**Request 1**
Render the listing as a numbered list with blank lines omitted, covering only the part from its start through the line containing "ees'8-. f'8 r8 aes'8-. d'2( |". Leave the picture out of your answer.

Start of Passage

Beyond conflict

In the following article, I argue against the pessimistic idea of the irresolvable conflict, against the great unwisdom that holds conflict to be an inevitable part of human societies. I attempt to lay out the most basic causes for conflict, and the kind of vigorous reasoning, debate and tolerance that is needed – practically speaking – to move beyond them.

Most political theories involve certain presuppositions. One of these is that there are conflicts that are more or less irresolvable, that arise as it were from the nature of things. Class conflicts, national or territorial conflicts, religious conflicts, might be cited here…
There are of course different types of conflict; and each group or movement tends to put them into their own hierarchy.

The existence of conflicts of all kinds is an evident fact. But must we resign ourselves to it, and believe that conflict is inseparable from “human nature” or from human societies? There have been numerous conflicts that in their time were judged insurmountable, but that were eventually solved. The conflict between Protestants and Catholics suggests that a serious ideological difference can be resolved; as does the nationalistic antagonism between the French and the Germans… The world is full of old enemies that have made lasting peace with one another. One of the presuppositions of “active tolerance” is that well-led discussion enables real progress, particularly toward the resolution of differences. But this assumption is far from being shared by many; it is even considered naïve to most people. Can we resolve the conflicts that tear apart humanity? Or are some conflicts irreducible, leaving no choice except power struggle? This question is not an object of “belief”, but can be advanced by the precise study of kinds of conflict and possible ways of resolving them.

Most political theories posit that there are some conflicts that are more or less irresolvable, stemming in some way from the nature of things. One could cite class conflicts, national or territorial conflicts, religious conflicts…

There are of course different types of conflicts, and each ideological group tends to organize them into a hierarchy. Thus a neo-conservative, following Huntington’s theory of the “clash of civilizations”, may say that religious conflicts are very important; a nationalist would stress national conflicts; and a Marxist would consider that class conflict determines the rest. Most of the time, each ideological group affirms that these conflicts cannot be resolved by dialogue, since they are based on irreconcilable differences.

Finally, one might think that the dominant class tries to impose their law onto those beneath them, and that it can’t accept losing their advantage (financial advantage, yes, but perhaps also a psychological one—the ability to impose their power without restriction).

The political sphere is then reduced to a system of power struggle, and each collectivity considers itself an ensemble that fights others—more or less violently—in order to promote its interests, its class, its nation, or even its religion…

The idea that conflicts are irreducible remains a presupposition, one that is based on several types of arguments:

  1) the notion of diverging interests;

  2) the notion of the antagonism of values

  3) the importance accorded to cultural or national “identities”

  4) the idea that man craves power and domination…

Yet, all these factors—if they do exist—represent fractures that can be mended.

Typology of Conflicts

1). Conflicts of Interest

The idea of fighting over special interests presupposes that there is a group in whose interest it is to monopolize wealth and goods, and to oppress other people (a dominant class, or a subjugated nation). This vision of things appears “obvious”. Those who are privileged cling to their privileges—by force if need be—and discussion is not going to convince them to let them go. This is what’s said by the partisans of class conflict, or of nationalistic conflict (in this case “wealth” is replaced by “oppressive nations” or “enemy nations”, which dialogue won’t induce to give up territories or resources).

The idea of fighting between nations follows a similar schema to that of class conflict. Instead of declaring that interest solidifies the classes, it presupposes that it is the inhabitants of one country that are in solidarity.

End of Passage
Start of Provided information

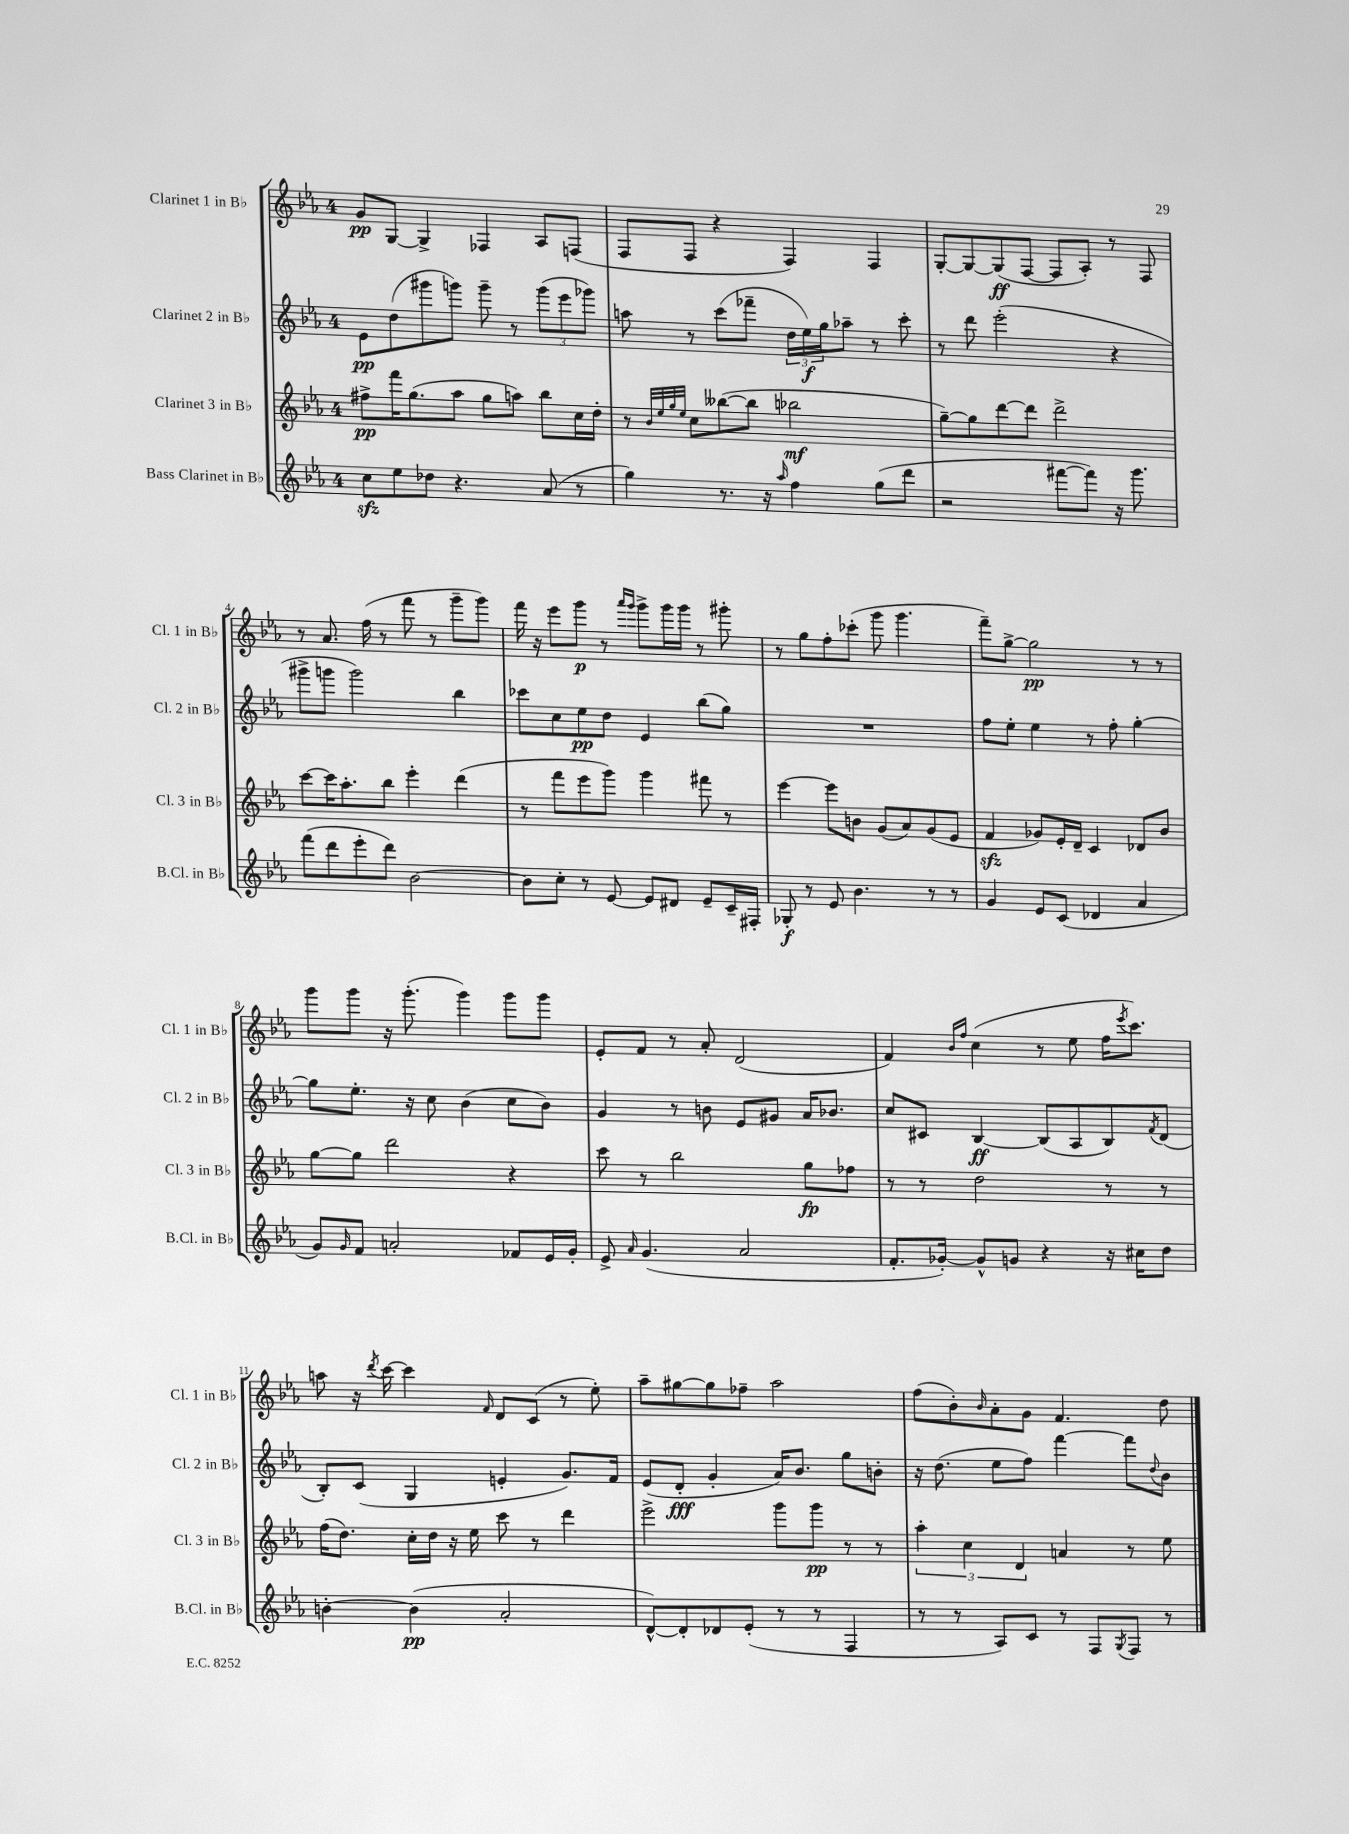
<<
\new StaffGroup <<
\new Staff = "s0" \with { instrumentName = "Clarinet 1 in Bb" shortInstrumentName = "Cl. 1 in Bb" } {
    \clef treble \key ees \major \once \override Staff.TimeSignature.style = #'single-digit \time 4/4
    g'8\pp g8~ g4-> fes4 aes8 f8( |
    f8 f8 r4 f4) f4 |
    g8~-. g8~ g8\ff( f8~ f8 aes8-.) r8 f8 |
    r8 aes'8. f''16( r8 f'''8 r8 g'''8-- g'''8) |
    f'''16 r16 ees'''8 g'''8\p r8 \grace { aes'''16 g'''16 } g'''8-> g'''16 g'''16 r8 gis'''8-. |
    r8 g''8 f''8-. ces'''8-.( g'''8 g'''4. |
    f'''8--) g''8~-> g''2\pp r8 r8 |
    g'''8 g'''8 r16 g'''8.-.( g'''4) g'''8 g'''8 |
    ees'8-. f'8 r8 aes'8-. d'2( |
    f'4) \grace { bes'16 f''16 } c''4( r8 ees''8 f''16 \acciaccatura { ees'''8 } c'''8.) |
    a''8 r16 \acciaccatura { d'''8 } c'''16~ c'''4 \grace { f'16 } d'8 c'8( r8 ees''8-.) |
    aes''8-- gis''8~ gis''8 fes''8-- aes''2 |
    f''8( bes'8-.) \grace { bes'16 } aes'8-. g'8 f'4. d''8 \bar "|." |
}
\new Staff = "s1" \with { instrumentName = "Clarinet 2 in Bb" shortInstrumentName = "Cl. 2 in Bb" } {
    \clef treble \key ees \major \once \override Staff.TimeSignature.style = #'single-digit \time 4/4
    ees'8\pp d''8( gis'''8 g'''8) g'''8-- r8 \tuplet 3/2 { g'''8( ees'''8 ges'''8) } |
    a''8 r8 c'''8( fes'''8-- \tuplet 3/2 { d''16 ees''16\f) g''16 } aes''8-- r8 c'''8-. |
    r8 d'''8 ees'''2-.( r4 |
    gis'''8-> g'''8 g'''2) bes''4 |
    ces'''8 c''8 ees''8\pp d''8 ees'4 bes''8( g''8) |
    R1 |
    f''8 ees''8-. ees''4 r8 f''8-. g''4~-. |
    g''8 ees''8.-. r16 c''8 bes'4( c''8 bes'8) |
    g'4 r8 b'8 ees'8 gis'8 aes'16 bes'8. |
    c''8 cis'8 bes4~\ff bes8( aes8 bes8) \acciaccatura { f'8 } d'8( |
    bes8-.) c'8( g4 e'4-. g'8.) f'16 |
    ees'8( d'8-.\fff g'4-. aes'16) bes'8. g''8 b'8-. |
    r16 d''8.( ees''8 f''8) f'''4~ f'''8 \appoggiatura { d''8 } bes'8 \bar "|." |
}
\new Staff = "s2" \with { instrumentName = "Clarinet 3 in Bb" shortInstrumentName = "Cl. 3 in Bb" } {
    \clef treble \key ees \major \once \override Staff.TimeSignature.style = #'single-digit \time 4/4
    fis''8->\pp f'''16 g''8.( aes''8 g''8 a''8) bes''8 c''16 d''16-. |
    r8 \grace { bes'32 ees''32 g''32 ees''32 } c''8 beses''8~( beses''8 bes''2\mf |
    g''8~--) g''8 d'''8~ d'''8 d'''2-> |
    c'''8~ c'''16 aes''8.-. bes''8 ees'''4-. d'''4( |
    r8 f'''8 ees'''8 g'''8) g'''4 fis'''8 r8 |
    ees'''4~ ees'''8 b'8 g'8( aes'8) g'8( ees'8 |
    f'4\sfz ges'8) ees'16-. d'16-- c'4 des'8 bes'8 |
    g''8~ g''8 d'''2 r4 |
    c'''8 r8 bes''2 g''8\fp fes''8 |
    r8 r8 d''2 r8 r8 |
    f''16( d''8.) c''16-. d''16 r16 ees''16 c'''8 r8 d'''4 |
    ees'''2-> g'''8 g'''8\pp r8 r8 |
    \tuplet 3/2 { aes''4-. c''4 d'4 } a'4 r8 ees''8 \bar "|." |
}
\new Staff = "s3" \with { instrumentName = "Bass Clarinet in Bb" shortInstrumentName = "B.Cl. in Bb" } {
    \clef treble \key ees \major \once \override Staff.TimeSignature.style = #'single-digit \time 4/4
    c''8\sfz ees''8 des''8 r4. aes'8( r8 |
    g''4) r8. r16 \grace { aes''16 } f''4 g''8( d'''8 |
    r2 fis'''8~ fis'''8) r16 g'''8. |
    f'''8( d'''8 ees'''8-. d'''8) bes'2~ |
    bes'8 c''8-. r8 ees'8~ ees'8 dis'8 ees'8-- c'16-- fis16-. |
    ges8-.\f r8 ees'8 bes'4. r8 r8 |
    g'4 ees'8 c'8( des'4 aes'4 |
    g'8) \grace { g'16 } f'8 a'2-. fes'8 ees'16 g'16-. |
    ees'8-> \grace { aes'16 } g'4.( aes'2 |
    f'8.-. ges'16~-.) ges'8-^ g'8 r4 r16 cis''16 d''8 |
    b'4~-. b'4\pp( aes'2-. |
    d'8~-^) d'8-. des'8 ees'8-.( r8 r8 f4 |
    r8 r8 aes8) c'8 r8 f8 \acciaccatura { g8 } f8 r8 \bar "|." |
}
>>
>>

End of Provided information

**Request 2**
In the article on moving beyond conflict, why do most ideological groups say that conflicts cannot be resolved by dialogue?

**Worked answer 1**
1. <<
2. \new StaffGroup <<
3. \new Staff = "s0" \with { instrumentName = "Clarinet 1 in Bb" shortInstrumentName = "Cl. 1 in Bb" } {
4.     \clef treble \key ees \major \once \override Staff.TimeSignature.style = #'single-digit \time 4/4
5.     g'8\pp g8~ g4-> fes4 aes8 f8( |
6.     f8 f8 r4 f4) f4 |
7.     g8~-. g8~ g8\ff( f8~ f8 aes8-.) r8 f8 |
8.     r8 aes'8. f''16( r8 f'''8 r8 g'''8-- g'''8) |
9.     f'''16 r16 ees'''8 g'''8\p r8 \grace { aes'''16 g'''16 } g'''8-> g'''16 g'''16 r8 gis'''8-. |
10.     r8 g''8 f''8-. ces'''8-.( g'''8 g'''4. |
11.     f'''8--) g''8~-> g''2\pp r8 r8 |
12.     g'''8 g'''8 r16 g'''8.-.( g'''4) g'''8 g'''8 |
13.     ees'8-. f'8 r8 aes'8-. d'2( |

**Worked answer 2**
They say so because they hold that these conflicts are based on irreconcilable differences. This holds whether a group puts religious, national, or class conflict at the top of its hierarchy.